Bei der Wahl des neuen Berliner Abgeordnetenhauses zeichnet sich eine hohe Beteiligung ab. Bis Sonntagmittag (12.00 Uhr) gaben bereits 25,1 Prozent der Wahlberechtigten ihre Stimme ab. Das waren 6,0 Prozentpunkte mehr als bei der Wahl 2011, wie die Landeswahlleitung am Sonntag erklärte. Damals hatten bis zum Mittag 19,1 Prozent abgestimmt.

Zudem hatten diesmal so viele Menschen wie nie zuvor einen Antrag auf Briefwahl gestellt - 21,1 Prozent aller Wahlberechtigten. Rund 2,48 Millionen Menschen sind aufgerufen, über die mindestens 130 Sitze im Landesparlament zu entscheiden. 927 Kandidaten von 21 Parteien bewerben sich um die Mandate. Parallel dazu werden die Kommunalparlamente gewählt. Die Wahl in den 1779 Wahllokalen in den 12 Bezirken der Hauptstadt sei zunächst ohne besondere Vorkommnisse verlaufen, hieß es weiter.

Schlange stehen im Wahllokal

Wer persönlich wählen ging, musste am Sonntag immer wieder Schlange stehen: In einem Wahllokal in Kaulsdorf dauerte es am Vormittag bis zu 20 Minuten, bis man zur Urne gehen konnte.
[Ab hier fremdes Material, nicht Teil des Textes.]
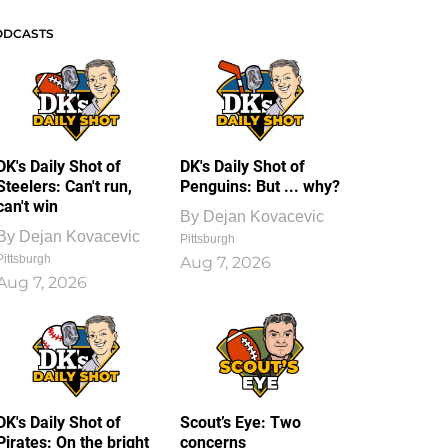
ODCASTS
DK's Daily Shot of
DK's Daily Shot of
Steelers: Can't run,
Penguins: But ... why?
can't win
By
Dejan Kovacevic
By
Dejan Kovacevic
Pittsburgh
Pittsburgh
Aug 7, 2026
Aug 7, 2026
DK's Daily Shot of
Scout’s Eye: Two
Pirates: On the bright
concerns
Auch in Friedrichshain, Kreuzberg, Prenzlauer Berg, Pankow oder Marzahn gab es laut „Tagesspiegel“ volle Wahllokale. 

Regierungschef Michael Müller (SPD) gab seine Stimme in Tempelhof ab. Auch Spitzenkandidaten wie Frank Henkel (CDU), Sebastian Czaja (FDP), Georg Pazderski (AfD) und Antje Kapek (Grüne) wählten bis zum frühen Nachmittag.

Alle Meinungsumfragen sahen Müllers SPD trotz starker Verluste vorn. Eine Fortsetzung der Koalition mit der ebenfalls schwächer werdenden CDU wird demnach aber voraussichtlich nicht möglich sein. Nach den Umfragen wird es keine Mehrheit für irgendeine Zweierkoalition geben.
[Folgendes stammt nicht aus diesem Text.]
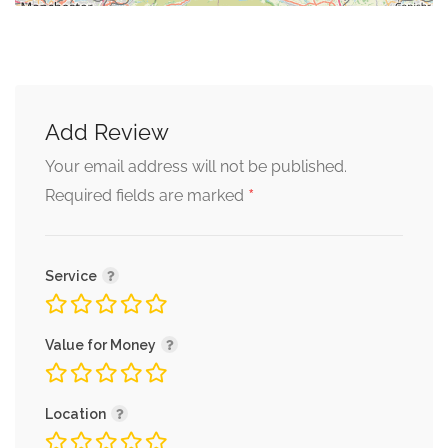
Add Review
Your email address will not be published.
*
Required fields are marked
Service
Value for Money
Location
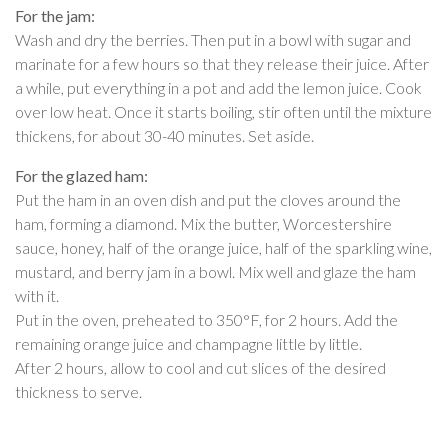
For the jam:
Wash and dry the berries. Then put in a bowl with sugar and
marinate for a few hours so that they release their juice. After
a while, put everything in a pot and add the lemon juice. Cook
over low heat. Once it starts boiling, stir often until the mixture
thickens, for about 30-40 minutes. Set aside.
For the glazed ham:
Put the ham in an oven dish and put the cloves around the
ham, forming a diamond. Mix the butter, Worcestershire
sauce, honey, half of the orange juice, half of the sparkling wine,
mustard, and berry jam in a bowl. Mix well and glaze the ham
with it.
Put in the oven, preheated to 350°F, for 2 hours. Add the
remaining orange juice and champagne little by little.
After 2 hours, allow to cool and cut slices of the desired
thickness to serve.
Prognose: AfD mit zweistelligen Werten

Stattdessen könnte das bundesweit erste rot-grün-rote Bündnis unter Führung der SPD gebildet werden. Die AfD wird voraussichtlich mit zweistelligen Werten in das Landesparlament einziehen. Die Piratenpartei, die vor fünf Jahren bundesweit erstmals in ein Landesparlament eingezogen war, wird nun voraussichtlich wieder rausfliegen. Dagegen könnte der momentan nicht im Abgeordnetenhaus vertretenen FDP die Rückkehr gelingen.

Die Wahlbeteiligung lag 2011 bei 60,2 Prozent. Damals landete die SPD mit 28,3 Prozent vor der CDU, die 23,3 Prozent holte. Die Grünen kamen auf 17,6 Prozent, die Linken auf 11,7 Prozent. Die Piratenpartei erreichte 8,9 Prozent.